Although he’s still in his thirties, Simon has the tuned ear and time-honoured wisdom more readily associated with a master craftsman of older vintage. He puts much of that down to his close friendship with the world-renowned clock dealer Gerald Marsh of Winchester.

‘I was his final apprentice and, like me, he came to the trade with nothing. He worked his apprenticeship then bought the business, all the time bringing on other apprentices, until he sold up as I finished mine. He made sure we’d all be kept on, but I decided to go it alone and I think he appreciated what I was doing and ever since he has been ready to offer help and advice.

Jess Yarham-Baker, Simon Allen, Tom Hannagan aka the Abbotsbury Time Team. Photo Emma Moore

‘We’ve always taken on apprentices because I think we have a duty to pass on these skills. I learned my trade from the best and out of respect for Gerald I want to strive for this business to be the best – not only the best dealer as he was, but also the best, most trusted repairers in the world.’

For all the ambition there’s also clearly a vocational aspect to horology for Simon, but surprisingly clock making was not his first love.

‘That was cricket,’ he reveals. ‘Growing up that’s all I wanted to do and I did well enough to get into the Somerset Academy until I was let go at nineteen. It was a blow and for a few years I did a series of jobs that went nowhere – I ran a nightclub for a year, which was fun, but estate agency was the final straw. I hated it.

‘My stepfather was a jeweller in Dorchester and I kept asking him questions about things, especially clocks, until he couldn’t answer any more. That was when I decided to get an apprenticeship and I’ve not looked back since. What I love about it is there’s no pressure – the biggest mistake you can make in horology is to rush. Rushing never saves time it only ever means the job takes longer. It’s far better to take your time and do it properly in the first place.’

Last year Simon’s business merged with the Clock Work Shop, founded in 1996, which moved from Winchester to Abbotsbury three years ago this month (OCTOBER).
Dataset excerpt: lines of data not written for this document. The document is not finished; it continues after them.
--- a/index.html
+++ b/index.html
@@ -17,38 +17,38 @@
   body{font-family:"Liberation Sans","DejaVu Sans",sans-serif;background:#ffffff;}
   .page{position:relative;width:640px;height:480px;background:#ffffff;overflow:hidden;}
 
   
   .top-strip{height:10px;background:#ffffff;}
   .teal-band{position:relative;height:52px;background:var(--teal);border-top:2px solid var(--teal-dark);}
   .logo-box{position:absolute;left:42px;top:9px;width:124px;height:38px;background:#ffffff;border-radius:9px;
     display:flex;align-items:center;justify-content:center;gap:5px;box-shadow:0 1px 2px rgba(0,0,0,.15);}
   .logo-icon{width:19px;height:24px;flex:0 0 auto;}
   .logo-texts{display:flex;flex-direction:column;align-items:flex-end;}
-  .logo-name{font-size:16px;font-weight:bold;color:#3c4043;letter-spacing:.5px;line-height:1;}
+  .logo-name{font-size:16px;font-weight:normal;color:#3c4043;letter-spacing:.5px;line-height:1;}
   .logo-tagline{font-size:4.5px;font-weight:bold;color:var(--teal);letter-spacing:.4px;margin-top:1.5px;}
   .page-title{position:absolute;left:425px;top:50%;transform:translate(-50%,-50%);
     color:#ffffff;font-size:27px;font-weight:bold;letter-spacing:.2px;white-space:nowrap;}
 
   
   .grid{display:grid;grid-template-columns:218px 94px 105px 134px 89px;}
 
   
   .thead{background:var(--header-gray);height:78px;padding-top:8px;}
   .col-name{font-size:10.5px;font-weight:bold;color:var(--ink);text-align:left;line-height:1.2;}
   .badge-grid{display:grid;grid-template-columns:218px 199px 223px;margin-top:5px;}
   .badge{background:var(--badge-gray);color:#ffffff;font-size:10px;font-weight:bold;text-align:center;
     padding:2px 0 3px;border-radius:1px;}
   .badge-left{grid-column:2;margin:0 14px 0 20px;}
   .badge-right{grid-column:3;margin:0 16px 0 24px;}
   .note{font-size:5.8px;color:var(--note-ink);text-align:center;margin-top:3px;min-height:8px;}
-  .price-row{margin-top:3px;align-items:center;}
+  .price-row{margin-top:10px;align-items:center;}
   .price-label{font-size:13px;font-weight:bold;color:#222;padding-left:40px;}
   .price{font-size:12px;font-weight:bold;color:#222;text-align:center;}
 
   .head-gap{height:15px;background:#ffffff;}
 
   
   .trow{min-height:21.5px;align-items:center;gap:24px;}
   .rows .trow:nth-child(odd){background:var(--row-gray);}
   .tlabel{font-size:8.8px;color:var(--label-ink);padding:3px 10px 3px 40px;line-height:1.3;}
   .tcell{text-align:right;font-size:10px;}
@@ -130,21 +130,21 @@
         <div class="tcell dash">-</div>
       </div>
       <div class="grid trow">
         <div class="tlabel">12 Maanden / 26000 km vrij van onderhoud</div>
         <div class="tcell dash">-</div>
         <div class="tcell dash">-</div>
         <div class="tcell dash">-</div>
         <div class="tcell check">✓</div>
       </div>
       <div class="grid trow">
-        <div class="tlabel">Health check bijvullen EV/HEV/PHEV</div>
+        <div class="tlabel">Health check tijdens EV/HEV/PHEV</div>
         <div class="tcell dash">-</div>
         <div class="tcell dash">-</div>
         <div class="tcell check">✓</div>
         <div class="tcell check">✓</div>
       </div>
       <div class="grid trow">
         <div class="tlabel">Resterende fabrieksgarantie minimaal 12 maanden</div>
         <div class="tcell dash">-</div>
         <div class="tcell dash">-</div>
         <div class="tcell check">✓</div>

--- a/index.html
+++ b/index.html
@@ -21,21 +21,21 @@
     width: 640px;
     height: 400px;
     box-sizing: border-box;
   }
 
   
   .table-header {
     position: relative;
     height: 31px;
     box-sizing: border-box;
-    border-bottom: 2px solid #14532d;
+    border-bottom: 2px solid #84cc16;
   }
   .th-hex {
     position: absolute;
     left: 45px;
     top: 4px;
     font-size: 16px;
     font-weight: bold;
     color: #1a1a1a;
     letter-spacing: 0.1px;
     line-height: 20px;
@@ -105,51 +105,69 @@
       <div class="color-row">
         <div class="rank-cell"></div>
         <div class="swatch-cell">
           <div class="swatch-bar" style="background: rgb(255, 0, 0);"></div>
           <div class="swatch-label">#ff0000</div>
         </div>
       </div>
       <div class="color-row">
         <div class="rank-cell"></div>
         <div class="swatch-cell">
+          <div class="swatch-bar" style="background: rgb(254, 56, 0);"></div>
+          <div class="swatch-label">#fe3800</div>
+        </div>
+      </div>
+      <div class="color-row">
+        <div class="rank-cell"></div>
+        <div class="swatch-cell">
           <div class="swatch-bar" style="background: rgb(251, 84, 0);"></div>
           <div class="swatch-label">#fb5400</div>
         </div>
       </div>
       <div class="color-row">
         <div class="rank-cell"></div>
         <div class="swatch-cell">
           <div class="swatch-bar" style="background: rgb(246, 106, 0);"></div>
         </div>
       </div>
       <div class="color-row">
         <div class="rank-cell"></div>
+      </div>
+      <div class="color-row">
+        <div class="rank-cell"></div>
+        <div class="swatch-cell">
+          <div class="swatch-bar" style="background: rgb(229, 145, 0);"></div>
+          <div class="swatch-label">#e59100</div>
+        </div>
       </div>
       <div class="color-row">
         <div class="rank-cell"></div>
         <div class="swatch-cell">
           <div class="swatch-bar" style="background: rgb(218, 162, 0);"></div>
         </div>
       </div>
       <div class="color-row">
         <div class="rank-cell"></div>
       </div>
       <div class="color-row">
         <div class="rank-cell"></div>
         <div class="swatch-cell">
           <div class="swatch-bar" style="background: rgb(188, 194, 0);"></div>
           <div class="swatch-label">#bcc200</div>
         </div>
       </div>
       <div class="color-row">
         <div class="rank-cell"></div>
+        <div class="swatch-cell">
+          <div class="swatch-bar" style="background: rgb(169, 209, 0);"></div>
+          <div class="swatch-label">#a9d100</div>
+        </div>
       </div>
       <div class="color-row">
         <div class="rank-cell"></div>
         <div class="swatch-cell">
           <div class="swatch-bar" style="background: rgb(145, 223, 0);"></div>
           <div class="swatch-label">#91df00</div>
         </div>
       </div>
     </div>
He works with business partners Richard Scorey who takes care of the Winchester shop, and Kevin Hurd, who is in Abbotsbury once a week, giving Simon time to make house calls. Horologist Tom Hannagan and apprentice Jess Yarham-Baker complete the team.

‘I think there’s a certain type of person who’s into clocks,’ says Simon. ‘They seem to have time to appreciate things and will take time to share stories. These clocks will be around for years to come so I can certainly see a future for this trade regardless of how technology evolves. That has always happened – when did you last read a sundial?
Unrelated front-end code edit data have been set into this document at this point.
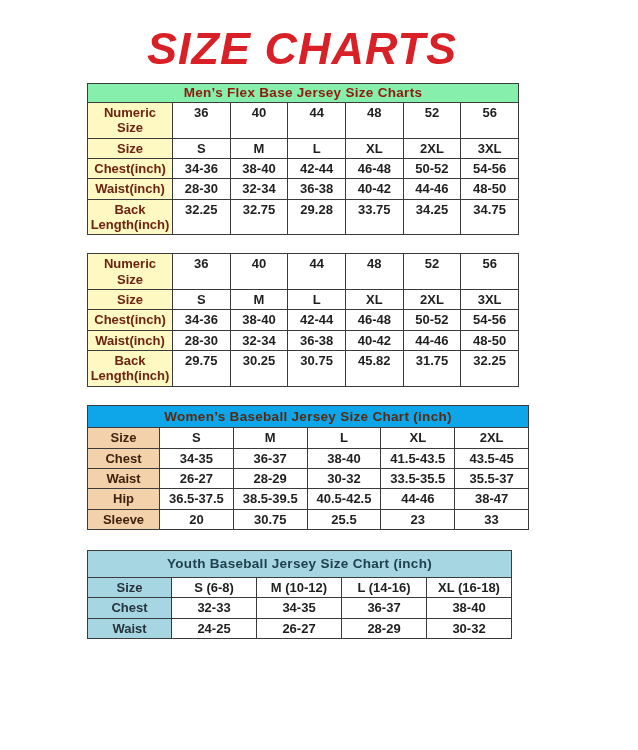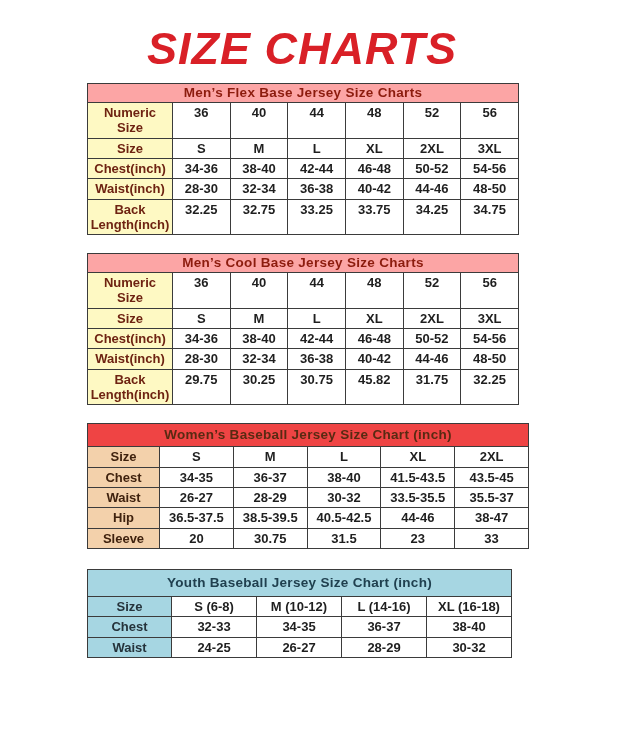--- a/index.html
+++ b/index.html
@@ -52,27 +52,27 @@
     font-family: "Liberation Sans", "DejaVu Sans", sans-serif;
   }
   table.size-table .band {
     font-size: 13.5px;
     letter-spacing: 0.3px;
   }
   
   .tbl-men { width: 432px; margin-top: 12px; margin-bottom: 18px; }
   .tbl-men col.col-label { width: 85px; }
   .tbl-men th, .tbl-men td { vertical-align: top; }
-  .theme-orange .band { background: #fca5a5; color: #8c1c0e; padding: 1px 2px; margin-left: 8px; }
+  .theme-orange .band { background: #86efac; color: #8c1c0e; padding: 1px 2px; margin-left: 8px; }
   .theme-orange .lbl  { background: #fef9c3; color: #6e2312; }
   
   .tbl-women { width: 442px; margin-left: 86px; margin-top: 17px; margin-bottom: 20px; }
   .tbl-women col.col-label { width: 72px; }
   .tbl-women th, .tbl-women td { padding: 4px 2px; }
-  .theme-peach .band { background: #ef4444; color: #582a12; padding: 3px 7px; margin-top: 7px; }
+  .theme-peach .band { background: #0ea5e9; color: #582a12; padding: 3px 7px; margin-top: 7px; }
   .theme-peach .lbl  { background: #f3d1ab; color: #3f220e; }
   
   .tbl-youth { width: 425px; margin-top: 0; }
   .tbl-youth col.col-label { width: 84px; }
   .tbl-youth th, .tbl-youth td { padding: 8px 2px; }
   .tbl-youth .band { padding: 5px 2px; text-align: center; }
   .theme-blue .band { background: #a6d6e2; color: #20404f; }
   .theme-blue .lbl  { background: #a6d6e2; color: #25333b; }
 </style>
 </head>
@@ -132,42 +132,39 @@
           <td class="val">32-34</td>
           <td class="val">36-38</td>
           <td class="val">40-42</td>
           <td class="val">44-46</td>
           <td class="val">48-50</td>
         </tr>
         <tr>
           <th class="lbl">Back Length(inch)</th>
           <td class="val">32.25</td>
           <td class="val">32.75</td>
-          <td class="val">33.25</td>
+          <td class="val">29.28</td>
           <td class="val">33.75</td>
           <td class="val">34.25</td>
           <td class="val">34.75</td>
         </tr>
       </tbody>
     </table>
 
   <table class="size-table tbl-men theme-orange">
       <colgroup>
         <col class="col-label">
         <col class="col-data">
         <col class="col-data">
         <col class="col-data">
         <col class="col-data">
         <col class="col-data">
         <col class="col-data">
       </colgroup>
       <tbody>
-        <tr>
-          <th class="band" colspan="7">Men’s Cool Base Jersey Size Charts</th>
-        </tr>
         <tr>
           <th class="lbl">Numeric Size</th>
           <td class="val">36</td>
           <td class="val">40</td>
           <td class="val">44</td>
           <td class="val">48</td>
           <td class="val">52</td>
           <td class="val">56</td>
         </tr>
         <tr>
@@ -251,21 +248,21 @@
           <td class="val">36.5-37.5</td>
           <td class="val">38.5-39.5</td>
           <td class="val">40.5-42.5</td>
           <td class="val">44-46</td>
           <td class="val">38-47</td>
         </tr>
         <tr>
           <th class="lbl">Sleeve</th>
           <td class="val">20</td>
           <td class="val">30.75</td>
-          <td class="val">31.5</td>
+          <td class="val">25.5</td>
           <td class="val">23</td>
           <td class="val">33</td>
         </tr>
       </tbody>
     </table>
 
   <table class="size-table tbl-youth theme-blue">
       <colgroup>
         <col class="col-label">
         <col class="col-data">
‘In many ways antique clocks are closer to the art market – they hold their value and make very sound investments. The best makers all numbered their pieces and often signed them so there’s a real sense of history with each piece.’

Jess Yarham-Baker, Simon Allen, Tom Hannagan aka the Abbotsbury Time Team. Photo Emma Moore

The earliest clocks were typically made for the wealthy by blacksmiths and up until the invention of the pendulum in the second half of the seventeenth century would have only had hour hands. Within fifty years or so the mercury pendulum countered the tendency for pendulum rods to vary in length and speed with changes in temperature, enabling more consistently accurate timekeeping and minute hands were added.

The workings are based on a number of mechanical gear trains – the more trains the more complex the clock – and the constant movement of brass wheels on steel pinions produces wear and tear that culminates in the need to repair.

‘When you think of the conditions in which these were made – dusty workshops with low light and temperatures up and down – it is a fantastic privilege to keep them going. Most of what we see is quite high end, but two or three hundred years ago every small town had a clockmaker and there were a lot of them about – you can still pick up long case clocks at auction for a couple of hundred pounds that can be brought back to life.’

Then, perhaps with an eye on future workload, Simon sounds a note of caution: ‘Just one thing – WD40 does many things very well, but not clocks. It stops clocks, it’s an abrasive.’